『流れをはかる』

木村龍治
日本規格協会 980円+税
海洋科学研究所の木村教授といえば、知る人ぞ知る、おもしろい先生です。
雑誌ニュートンの編集長の竹内均氏が、その大学院修士論文の発表を見て「日本の地球物理学にスターが現れた」と表した人物であり、名著「 流れの科学」の著者としても知られています。その木村さんが著している多数の著書の中で、本書は「流れの科学」の続編ともいうべき内容です。

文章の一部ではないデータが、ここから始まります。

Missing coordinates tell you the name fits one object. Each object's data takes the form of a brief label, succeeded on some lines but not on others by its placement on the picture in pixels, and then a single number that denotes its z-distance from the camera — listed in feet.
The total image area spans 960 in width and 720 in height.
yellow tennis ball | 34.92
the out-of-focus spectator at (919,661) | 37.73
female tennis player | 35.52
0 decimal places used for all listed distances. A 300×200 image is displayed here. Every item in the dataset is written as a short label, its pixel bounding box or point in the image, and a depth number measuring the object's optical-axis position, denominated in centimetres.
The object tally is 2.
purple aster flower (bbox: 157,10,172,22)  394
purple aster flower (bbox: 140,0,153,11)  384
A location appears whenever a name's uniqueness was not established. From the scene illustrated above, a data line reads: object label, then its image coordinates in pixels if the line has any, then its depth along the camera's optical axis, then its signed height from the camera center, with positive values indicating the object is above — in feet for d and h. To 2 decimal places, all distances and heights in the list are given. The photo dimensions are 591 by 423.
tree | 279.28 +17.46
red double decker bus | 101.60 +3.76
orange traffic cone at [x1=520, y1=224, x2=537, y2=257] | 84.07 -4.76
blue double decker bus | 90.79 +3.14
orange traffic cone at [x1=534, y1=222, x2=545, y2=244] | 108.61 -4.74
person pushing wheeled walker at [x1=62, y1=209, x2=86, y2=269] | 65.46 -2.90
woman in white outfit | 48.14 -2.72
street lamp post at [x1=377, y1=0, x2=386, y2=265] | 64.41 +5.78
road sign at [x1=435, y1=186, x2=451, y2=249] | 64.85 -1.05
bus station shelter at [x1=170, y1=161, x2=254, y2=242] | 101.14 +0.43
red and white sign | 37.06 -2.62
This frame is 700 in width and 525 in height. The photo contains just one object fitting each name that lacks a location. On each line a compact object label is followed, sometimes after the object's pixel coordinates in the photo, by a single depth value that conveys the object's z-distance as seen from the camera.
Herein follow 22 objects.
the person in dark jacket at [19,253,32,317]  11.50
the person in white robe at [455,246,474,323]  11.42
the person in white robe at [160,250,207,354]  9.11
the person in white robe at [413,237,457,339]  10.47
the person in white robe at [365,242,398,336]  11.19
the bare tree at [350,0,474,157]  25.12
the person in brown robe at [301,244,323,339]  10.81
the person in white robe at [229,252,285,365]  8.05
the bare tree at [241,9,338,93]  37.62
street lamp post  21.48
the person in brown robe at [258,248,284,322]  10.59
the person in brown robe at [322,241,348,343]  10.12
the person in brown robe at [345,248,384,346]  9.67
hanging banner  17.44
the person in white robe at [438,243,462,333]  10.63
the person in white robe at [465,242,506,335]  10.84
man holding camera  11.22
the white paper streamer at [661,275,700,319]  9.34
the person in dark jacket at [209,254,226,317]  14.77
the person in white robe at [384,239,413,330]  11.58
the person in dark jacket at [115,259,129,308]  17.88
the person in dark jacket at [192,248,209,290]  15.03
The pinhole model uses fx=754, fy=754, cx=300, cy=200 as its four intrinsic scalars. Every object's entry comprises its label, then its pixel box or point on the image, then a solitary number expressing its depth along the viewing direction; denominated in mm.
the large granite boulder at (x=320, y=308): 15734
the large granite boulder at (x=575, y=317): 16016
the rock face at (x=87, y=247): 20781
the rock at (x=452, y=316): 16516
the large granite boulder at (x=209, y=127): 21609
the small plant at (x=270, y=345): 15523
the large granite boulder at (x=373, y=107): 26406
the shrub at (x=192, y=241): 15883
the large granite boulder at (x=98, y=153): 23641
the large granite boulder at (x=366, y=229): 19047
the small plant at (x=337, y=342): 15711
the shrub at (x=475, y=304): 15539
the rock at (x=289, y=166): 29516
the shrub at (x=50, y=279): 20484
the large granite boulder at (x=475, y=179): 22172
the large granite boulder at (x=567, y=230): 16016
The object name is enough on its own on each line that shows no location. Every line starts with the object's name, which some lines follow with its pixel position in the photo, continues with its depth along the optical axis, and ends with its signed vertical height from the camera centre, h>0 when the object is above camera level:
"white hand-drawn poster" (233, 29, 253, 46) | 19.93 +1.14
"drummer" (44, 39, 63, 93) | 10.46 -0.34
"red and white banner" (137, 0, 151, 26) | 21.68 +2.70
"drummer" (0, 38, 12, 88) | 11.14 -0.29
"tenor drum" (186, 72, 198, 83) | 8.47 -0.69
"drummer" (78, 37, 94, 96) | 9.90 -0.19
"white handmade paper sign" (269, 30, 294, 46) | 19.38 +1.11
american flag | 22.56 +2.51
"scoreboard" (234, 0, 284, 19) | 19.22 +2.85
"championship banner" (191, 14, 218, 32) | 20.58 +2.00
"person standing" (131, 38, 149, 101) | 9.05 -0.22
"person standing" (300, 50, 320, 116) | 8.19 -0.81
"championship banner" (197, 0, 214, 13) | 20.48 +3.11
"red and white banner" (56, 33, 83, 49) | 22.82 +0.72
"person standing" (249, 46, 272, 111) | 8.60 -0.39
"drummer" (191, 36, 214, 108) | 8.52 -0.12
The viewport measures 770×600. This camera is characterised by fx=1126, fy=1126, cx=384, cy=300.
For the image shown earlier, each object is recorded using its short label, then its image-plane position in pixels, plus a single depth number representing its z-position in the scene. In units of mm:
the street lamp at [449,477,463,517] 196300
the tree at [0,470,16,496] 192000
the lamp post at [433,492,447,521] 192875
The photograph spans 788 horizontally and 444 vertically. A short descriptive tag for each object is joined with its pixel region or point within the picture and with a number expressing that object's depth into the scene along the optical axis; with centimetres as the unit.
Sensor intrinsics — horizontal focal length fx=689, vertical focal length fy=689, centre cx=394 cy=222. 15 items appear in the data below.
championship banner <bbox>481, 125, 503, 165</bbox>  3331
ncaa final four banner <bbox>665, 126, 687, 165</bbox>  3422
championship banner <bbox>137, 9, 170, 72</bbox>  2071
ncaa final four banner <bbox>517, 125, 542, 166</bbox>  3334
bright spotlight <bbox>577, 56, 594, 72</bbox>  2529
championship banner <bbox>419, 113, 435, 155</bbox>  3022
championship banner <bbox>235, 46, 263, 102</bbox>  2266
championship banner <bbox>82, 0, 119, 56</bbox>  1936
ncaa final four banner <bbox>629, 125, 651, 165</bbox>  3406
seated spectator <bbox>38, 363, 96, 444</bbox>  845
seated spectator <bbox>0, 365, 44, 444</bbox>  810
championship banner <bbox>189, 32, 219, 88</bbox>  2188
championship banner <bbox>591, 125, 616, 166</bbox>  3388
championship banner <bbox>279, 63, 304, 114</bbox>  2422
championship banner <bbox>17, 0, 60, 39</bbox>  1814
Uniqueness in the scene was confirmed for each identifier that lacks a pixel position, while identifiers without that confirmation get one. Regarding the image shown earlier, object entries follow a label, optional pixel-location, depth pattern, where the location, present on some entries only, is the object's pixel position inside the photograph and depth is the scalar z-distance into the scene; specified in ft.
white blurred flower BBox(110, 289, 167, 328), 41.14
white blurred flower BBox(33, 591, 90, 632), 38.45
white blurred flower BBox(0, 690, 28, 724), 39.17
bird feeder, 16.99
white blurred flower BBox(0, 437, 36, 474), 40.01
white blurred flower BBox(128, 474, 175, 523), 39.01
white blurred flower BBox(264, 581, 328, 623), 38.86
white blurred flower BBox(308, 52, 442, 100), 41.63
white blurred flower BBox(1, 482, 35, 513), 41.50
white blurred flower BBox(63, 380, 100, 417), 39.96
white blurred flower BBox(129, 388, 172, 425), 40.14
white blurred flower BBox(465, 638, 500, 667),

本書は「流れとは何か」という問いかけからはじまります。鴨長明の「行く川の流れは絶えずして、、、」の一節を使ってはなしをはじめることからわかるように、ふだん科学と縁がない人でも、感覚から入っていけるように工夫されています。そして、様々な歴史的、あるいは日常的なエピソードをキッカケにして、流れのおもしろさ、流れをどうつかむか(おしはかるか)、流れをどう科学するか、と話を勧めていきます。
そして、何よりも魅力的なのは、身近な材料でできそうな実験をコラムなどの形で差し挟んでいることです。実際、牛乳パックなどを使った実験は、大変楽しいものに感じることでしょう。科学がつまらないと思う人でも、本書の実験をやってみて、ぜひ木村さんと同じように、科学を楽しんで下さい。